*TÂCHES À RÉALISER*:
(a) Reproduisez le passage de l'article sur les paroisses du diocèse qui commence à « L’évêque a également » et se termine à « la communauté chrétienne. ».
(b) D'après l'article sur les paroisses du diocèse, en combien de secteurs les paroisses de l'ensemble du diocèse sont-elles désormais regroupées ?

*EXTRAIT DE PAGE*:

============================================================

Jean Gagnon devant une salle comble, en train d’expliquer les changements structuraux nécessaires dans la région. Photo : Ariane Aubert Bonn

NEWPORT – L’évêque de la Gaspésie et des Îles-de-la-Madeleine Jean Gagnon a rencontré les citoyens et représentants des fabriques de Percé à Port-Daniel-Gascons, jeudi, afin de leur expliquer les changements nécessaires à la survie des paroisses.

Désormais regroupées en 14 secteurs pour l’ensemble du diocèse, les paroisses seront appelées à partager services et ressources sur les plans pastoral et administratif.   Selon Mgr Gagnon, ces modifications seront nécessaires pour maintenir la vitalité de la vie pastorale en région.

L’évêque a également mentionné l’importance de donner un nouveau souffle au processus de transmission de la foi.  «La paroisse est-elle vivante, ou ronronne-t-elle comme un chat qui s’endort?», a-t-il lancé comme exemple. Il a cité l’importance de la pastorale au sein des familles et celle de la tenue de célébrations données par des laïques, en les décrivant comme des voies d’avenir pour la communauté chrétienne.

Avenir des églises

«Nos bâtiments sont des héritages, nous en sommes fiers, mais nous ne sommes pas des administrateurs de patrimoine. Pour avoir une communauté vivante, un petit local suffit», a affirmé Mgr Gagnon.

À quelques reprises, il a relancé le sujet : «Il faut se rendre à l’évidence. Il faut en parler, au sein des fabriques. On se retrouve parfois devant des dilemmes qui n’ont pas de bon sens : couper dans la pastorale parce que des briques sont tombées de la cheminée? On n’est pas là pour les briques, à mon point de vue».

Après l’assemblée, en entrevue, il a affirmé qu’à l’avenir, des bâtiments religieux pourraient être appelés à changer de vocation ou à multiplier leurs créneaux. «On sait que plusieurs personnes ont peur de perdre leur église. Les coûts de chauffage ont augmenté, ce qui a été une épreuve pour plusieurs paroisses. Quand on y pense, aujourd’hui, on laisse plus de pourboire au restaurant que d’argent à la messe. Avant, les églises se finançaient par le grand nombre de  pratiquants. Aujourd’hui, ce n’est plus le cas, il faut donc aborder les choses différemment», a-t-il ajouté.

Mettre les finances au clair

Une tournée financière est prévue pour l’automne, où les portefeuilles de chacune des paroisses seront dévoilés. «Il est temps que les paroissiens sachent ce qui se passent. Avec une bonne communication, on va pouvoir trouver des solutions. Il y a des paroisses avec un grand déficit et il n’y a pas un chrétien qui le sait à part les marguilliers. Si vous prenez la parole, les choses vont changer», a affirmé Mgr Gagnon. Une fois la tournée terminée, les conseils de secteurs seront à même de faire des choix qui leur permettront de rétablir leurs finances.

============================================================

*DONNÉES D'ENTRÉE*:
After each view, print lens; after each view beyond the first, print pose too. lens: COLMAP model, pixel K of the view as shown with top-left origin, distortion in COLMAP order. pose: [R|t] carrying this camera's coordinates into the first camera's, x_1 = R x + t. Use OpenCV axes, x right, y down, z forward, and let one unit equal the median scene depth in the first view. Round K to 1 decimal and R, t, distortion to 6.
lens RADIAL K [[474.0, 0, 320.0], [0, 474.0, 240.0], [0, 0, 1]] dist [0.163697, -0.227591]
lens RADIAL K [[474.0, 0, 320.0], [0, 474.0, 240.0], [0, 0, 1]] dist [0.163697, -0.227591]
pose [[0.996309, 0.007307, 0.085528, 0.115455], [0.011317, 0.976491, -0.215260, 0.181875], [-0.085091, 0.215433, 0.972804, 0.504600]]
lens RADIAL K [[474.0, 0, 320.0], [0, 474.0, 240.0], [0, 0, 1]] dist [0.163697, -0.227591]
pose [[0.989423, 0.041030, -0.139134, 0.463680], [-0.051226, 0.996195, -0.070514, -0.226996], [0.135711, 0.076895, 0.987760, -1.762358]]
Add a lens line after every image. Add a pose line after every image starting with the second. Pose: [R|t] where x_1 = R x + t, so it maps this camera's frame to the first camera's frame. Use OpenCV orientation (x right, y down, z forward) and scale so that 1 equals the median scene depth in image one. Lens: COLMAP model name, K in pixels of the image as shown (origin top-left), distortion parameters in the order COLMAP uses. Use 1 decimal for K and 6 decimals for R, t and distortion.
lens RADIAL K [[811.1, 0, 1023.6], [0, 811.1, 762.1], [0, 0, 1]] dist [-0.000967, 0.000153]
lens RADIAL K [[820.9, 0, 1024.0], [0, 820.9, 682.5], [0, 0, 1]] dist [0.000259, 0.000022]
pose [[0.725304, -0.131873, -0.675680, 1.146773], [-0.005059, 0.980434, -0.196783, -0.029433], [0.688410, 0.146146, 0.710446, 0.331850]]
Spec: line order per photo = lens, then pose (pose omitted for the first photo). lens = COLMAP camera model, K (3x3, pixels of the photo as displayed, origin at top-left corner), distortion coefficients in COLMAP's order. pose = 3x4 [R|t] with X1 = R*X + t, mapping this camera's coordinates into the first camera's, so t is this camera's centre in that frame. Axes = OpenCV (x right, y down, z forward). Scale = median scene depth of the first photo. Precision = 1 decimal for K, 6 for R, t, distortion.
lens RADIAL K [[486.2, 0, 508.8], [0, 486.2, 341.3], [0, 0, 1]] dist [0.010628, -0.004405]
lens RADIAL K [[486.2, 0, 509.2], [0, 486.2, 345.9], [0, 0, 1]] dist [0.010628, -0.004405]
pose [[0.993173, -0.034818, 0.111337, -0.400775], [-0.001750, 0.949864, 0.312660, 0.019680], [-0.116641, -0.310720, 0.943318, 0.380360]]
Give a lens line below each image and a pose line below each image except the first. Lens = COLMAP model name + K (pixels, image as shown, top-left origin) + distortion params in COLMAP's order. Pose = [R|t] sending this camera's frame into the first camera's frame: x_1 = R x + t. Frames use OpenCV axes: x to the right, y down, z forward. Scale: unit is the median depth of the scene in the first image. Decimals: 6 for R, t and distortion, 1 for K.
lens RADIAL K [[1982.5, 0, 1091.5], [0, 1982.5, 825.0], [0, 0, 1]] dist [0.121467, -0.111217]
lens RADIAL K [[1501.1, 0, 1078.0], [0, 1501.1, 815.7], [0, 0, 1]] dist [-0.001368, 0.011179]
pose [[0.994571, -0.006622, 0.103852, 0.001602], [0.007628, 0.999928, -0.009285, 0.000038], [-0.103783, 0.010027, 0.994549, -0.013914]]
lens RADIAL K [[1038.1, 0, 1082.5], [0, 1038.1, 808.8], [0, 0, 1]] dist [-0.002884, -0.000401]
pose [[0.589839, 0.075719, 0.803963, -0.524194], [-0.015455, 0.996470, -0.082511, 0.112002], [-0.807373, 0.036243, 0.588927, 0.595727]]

============================================================

*RÉPONSES PAR TÂCHE*:
(a)
L’évêque a également mentionné l’importance de donner un nouveau souffle au processus de transmission de la foi.  «La paroisse est-elle vivante, ou ronronne-t-elle comme un chat qui s’endort?», a-t-il lancé comme exemple. Il a cité l’importance de la pastorale au sein des familles et celle de la tenue de célébrations données par des laïques, en les décrivant comme des voies d’avenir pour la communauté chrétienne.

(b) En 14 secteurs.